## Objective
Write out every line of the items below without changing a single character.

[Stored data entries]
———
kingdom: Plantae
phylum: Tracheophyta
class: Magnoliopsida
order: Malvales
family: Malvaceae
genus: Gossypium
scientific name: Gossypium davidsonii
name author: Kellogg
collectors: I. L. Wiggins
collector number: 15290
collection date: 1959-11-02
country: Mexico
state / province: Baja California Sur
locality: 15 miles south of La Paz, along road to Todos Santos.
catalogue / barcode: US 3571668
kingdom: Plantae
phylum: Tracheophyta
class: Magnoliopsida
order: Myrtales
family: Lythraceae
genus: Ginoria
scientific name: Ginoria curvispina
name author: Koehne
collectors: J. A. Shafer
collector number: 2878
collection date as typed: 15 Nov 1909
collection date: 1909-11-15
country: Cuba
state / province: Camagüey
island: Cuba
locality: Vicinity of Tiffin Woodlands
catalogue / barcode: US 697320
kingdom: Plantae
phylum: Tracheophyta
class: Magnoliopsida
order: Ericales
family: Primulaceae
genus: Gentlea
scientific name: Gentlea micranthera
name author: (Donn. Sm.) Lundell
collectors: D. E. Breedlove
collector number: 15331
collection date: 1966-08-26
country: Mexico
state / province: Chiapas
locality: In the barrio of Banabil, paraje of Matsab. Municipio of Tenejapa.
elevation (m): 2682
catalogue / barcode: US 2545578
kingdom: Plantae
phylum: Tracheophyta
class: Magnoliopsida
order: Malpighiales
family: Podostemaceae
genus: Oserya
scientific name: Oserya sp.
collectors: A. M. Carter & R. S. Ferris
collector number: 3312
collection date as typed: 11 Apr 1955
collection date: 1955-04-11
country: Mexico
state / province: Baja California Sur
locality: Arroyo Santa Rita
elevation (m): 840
———
## Result below
kingdom: Plantae
phylum: Tracheophyta
class: Magnoliopsida
order: Malvales
family: Malvaceae
genus: Gossypium
scientific name: Gossypium davidsonii
name author: Kellogg
collectors: I. L. Wiggins
collector number: 15290
collection date: 1959-11-02
country: Mexico
state / province: Baja California Sur
locality: 15 miles south of La Paz, along road to Todos Santos.
catalogue / barcode: US 3571668
kingdom: Plantae
phylum: Tracheophyta
class: Magnoliopsida
order: Myrtales
family: Lythraceae
genus: Ginoria
scientific name: Ginoria curvispina
name author: Koehne
collectors: J. A. Shafer
collector number: 2878
collection date as typed: 15 Nov 1909
collection date: 1909-11-15
country: Cuba
state / province: Camagüey
island: Cuba
locality: Vicinity of Tiffin Woodlands
catalogue / barcode: US 697320
kingdom: Plantae
phylum: Tracheophyta
class: Magnoliopsida
order: Ericales
family: Primulaceae
genus: Gentlea
scientific name: Gentlea micranthera
name author: (Donn. Sm.) Lundell
collectors: D. E. Breedlove
collector number: 15331
collection date: 1966-08-26
country: Mexico
state / province: Chiapas
locality: In the barrio of Banabil, paraje of Matsab. Municipio of Tenejapa.
elevation (m): 2682
catalogue / barcode: US 2545578
kingdom: Plantae
phylum: Tracheophyta
class: Magnoliopsida
order: Malpighiales
family: Podostemaceae
genus: Oserya
scientific name: Oserya sp.
collectors: A. M. Carter & R. S. Ferris
collector number: 3312
collection date as typed: 11 Apr 1955
collection date: 1955-04-11
country: Mexico
state / province: Baja California Sur
locality: Arroyo Santa Rita
elevation (m): 840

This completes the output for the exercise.